Qué formas tan gratuitas e inútiles tenemos de amargarnos la vida unos a otros. Qué pesadez.

El coronacionalismo de cerrar fronteras y marcar identidades recibe hoy un porrazo que le va a resultar muy difícil de esquivar. Cerrar las fronteras de Cataluña, o de cualquier otro humilde trocito de Europa, sería rigurosamente inútil en la situación actual, como demuestran en Science científicos de Oxford, Harvard, el hospital infantil de Boston, San Francisco de Quito, Southampton, Seattle, la Sorbona, Turín, Pekín y Londres. Lo siento, amigos nacionalistas, pero la ciencia es un empeño internacional, y no se aviene a vuestros mitos fundacionales. El mundo es el que es, no el que vosotros querríais que fuera.
Los números, como siempre en esta crisis, provienen de la experiencia china. Los científicos han utilizado los datos de movilidad en tiempo real en Wuhan, la ciudad de 11 millones de habitantes donde se originó la pandemia, y también los detallados registros de viaje que se compilaron durante los días oscuros. En los primeros tiempos de la expansión del virus, la movilidad de la gente que salía de Wuhan fue el principal factor de transmisión a otras regiones de China. Pero poco después eso dejó de importar, y el gran problema empezaron a ser los contagios locales, los que ocurrían en las zonas ya afectadas.

En nuestra fase de epidemia en España, cerrar las fronteras de Cataluña sería completamente inútil.
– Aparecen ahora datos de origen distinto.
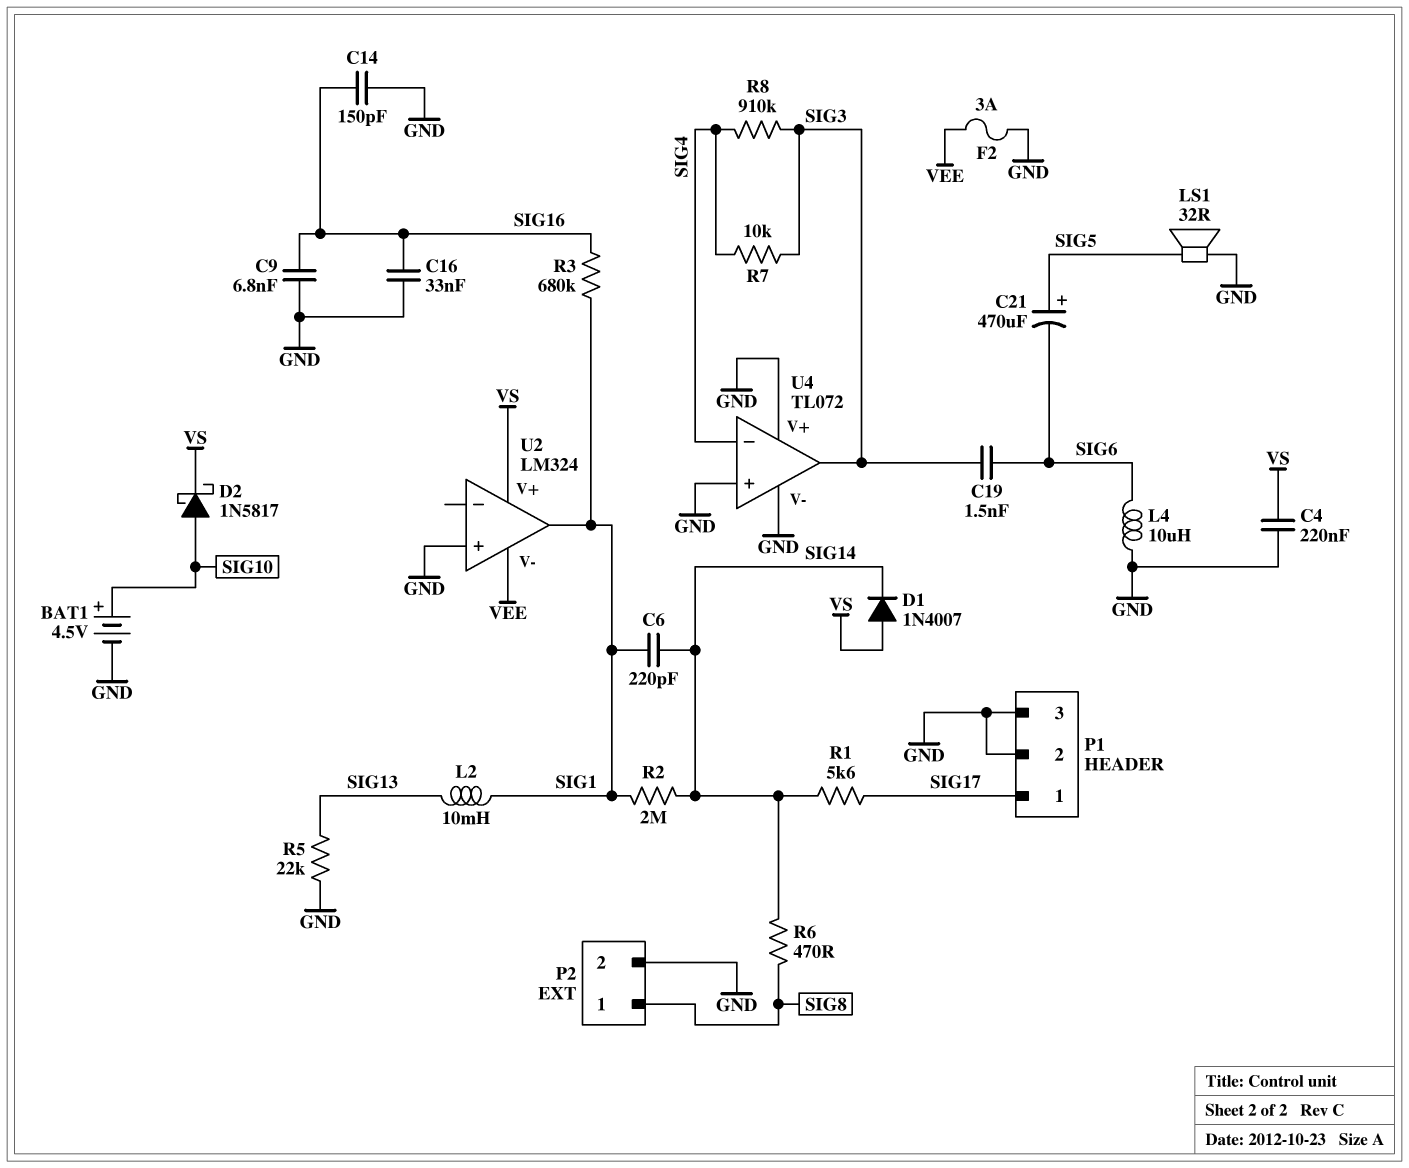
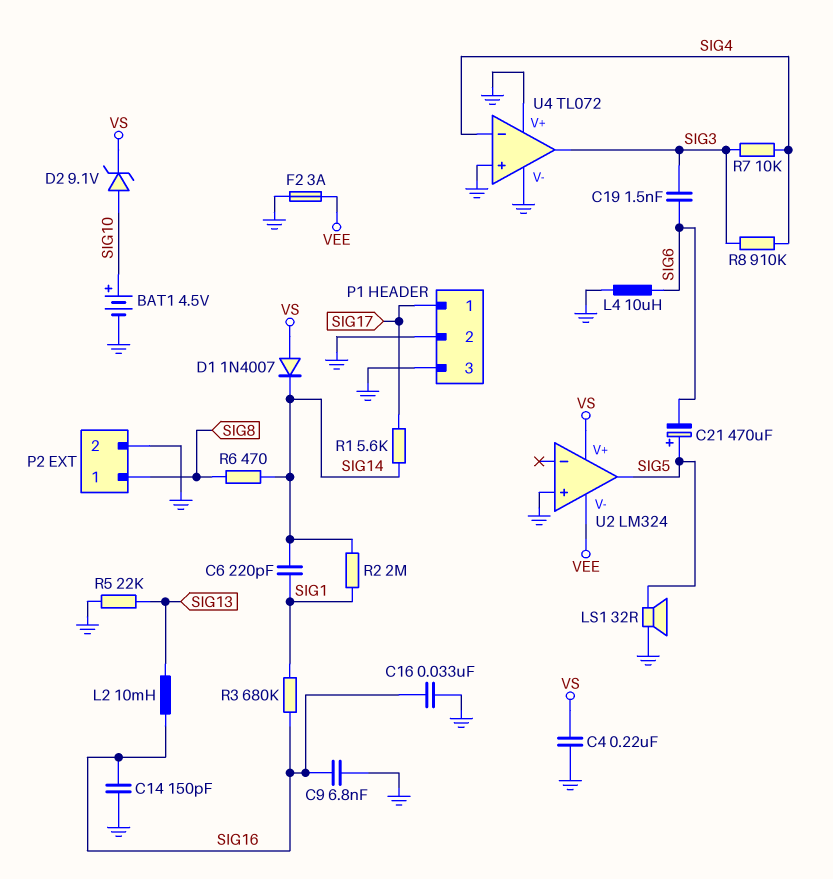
D2: schottky 1N5817 (A SIG10, K VS) -> zener 9.1V (A SIG10, K VS)
L2: 10mH (SIG1, SIG13) -> 10mH (SIG13, SIG16)
U2 pin out: SIG1 -> SIG5

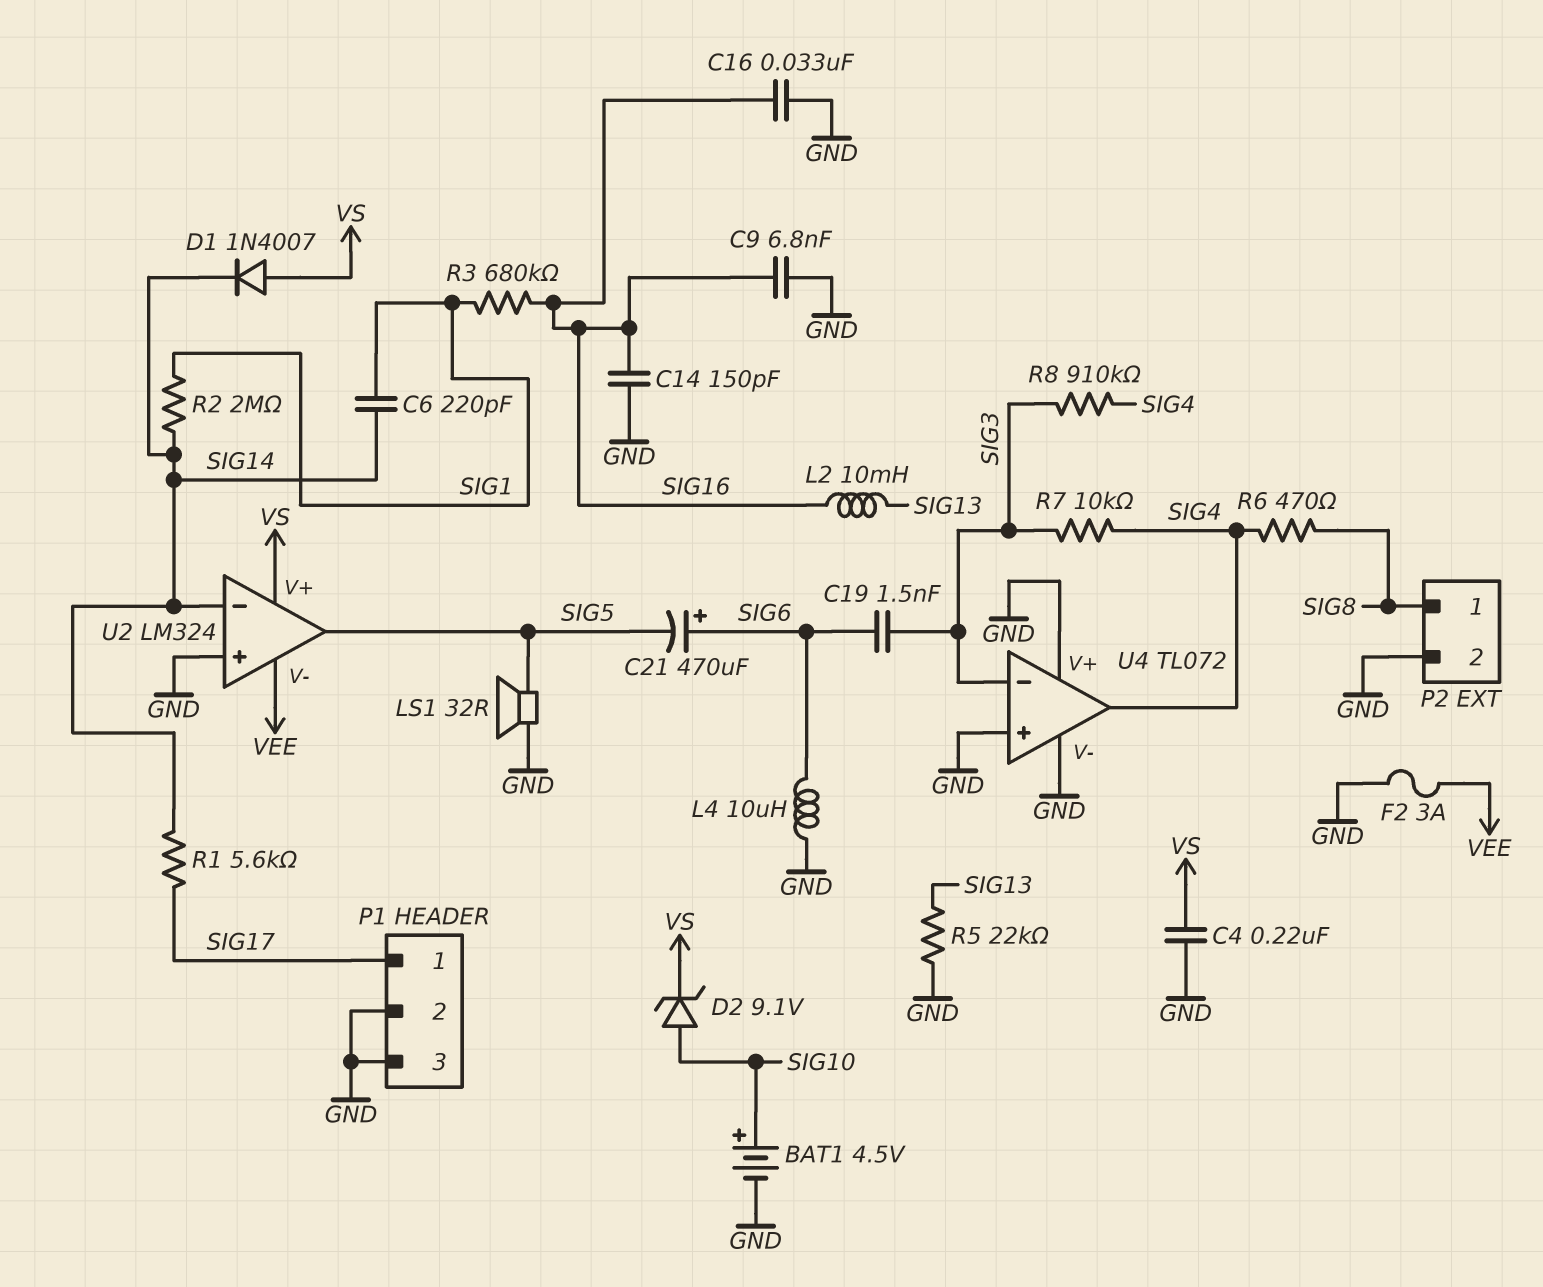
C21: 470uF (plus SIG5, minus SIG6) -> 470uF (plus SIG6, minus SIG5)
R6: 470 (SIG8, SIG14) -> 470 (SIG4, SIG8)
U2 pin in-: none -> SIG14
U4 pin in-: SIG4 -> SIG3
U4 pin out: SIG3 -> SIG4

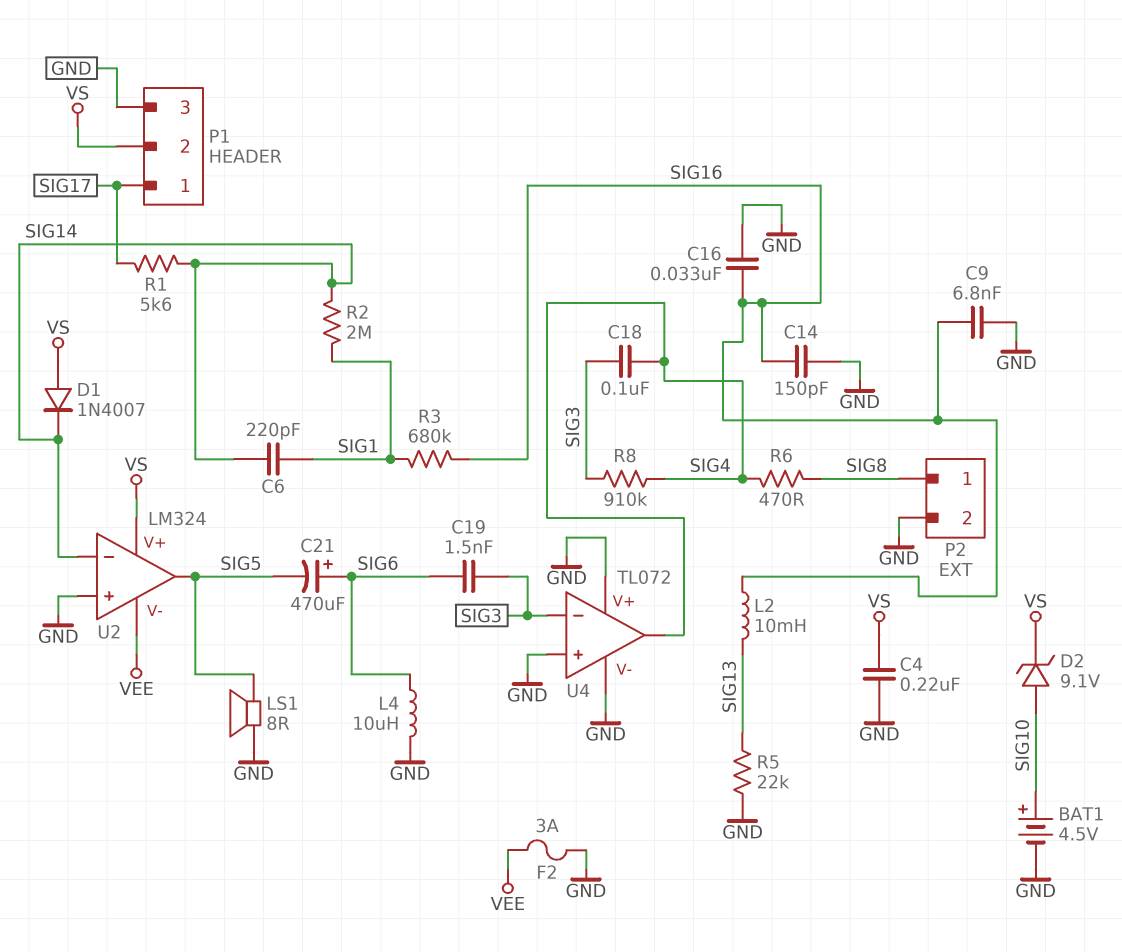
C18: none -> 100nF (SIG3, SIG4)
LS1: speaker 32R (GND, SIG5) -> speaker 8R (GND, SIG5)
P1 pin 2: GND -> VS
R7: 10k (SIG3, SIG4) -> none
Lo único que funciona es confinar a toda la gente posible en sus casas, porque la inmensa mayoría del contagio lleva semanas siendo local. Si algún nacionalismo pudiera luchar contra eso, tendría que ser un nacionalismo de barrio, de calle, de comunidad de vecinos. La fantasía identitaria no es más que una sublimación del egoísmo, y no podemos permitírnosla en un momento en que necesitamos desesperadamente una coordinación internacional, solidaria y desinteresada. Una superación del mito nacional, una conversión al pensamiento racional.
Las críticas a la acción del Gobierno son necesarias y saludables, pero solo si provienen de la razón y la lucidez, porque para sembrar la destrucción y el caos ya tenemos bastante con el coronavirus. Los responsables políticos deberían ser muy cuidadosos con lo que dicen durante estas semanas interminables. La miopía provinciana les va a salir muy cara cuando acabe esto.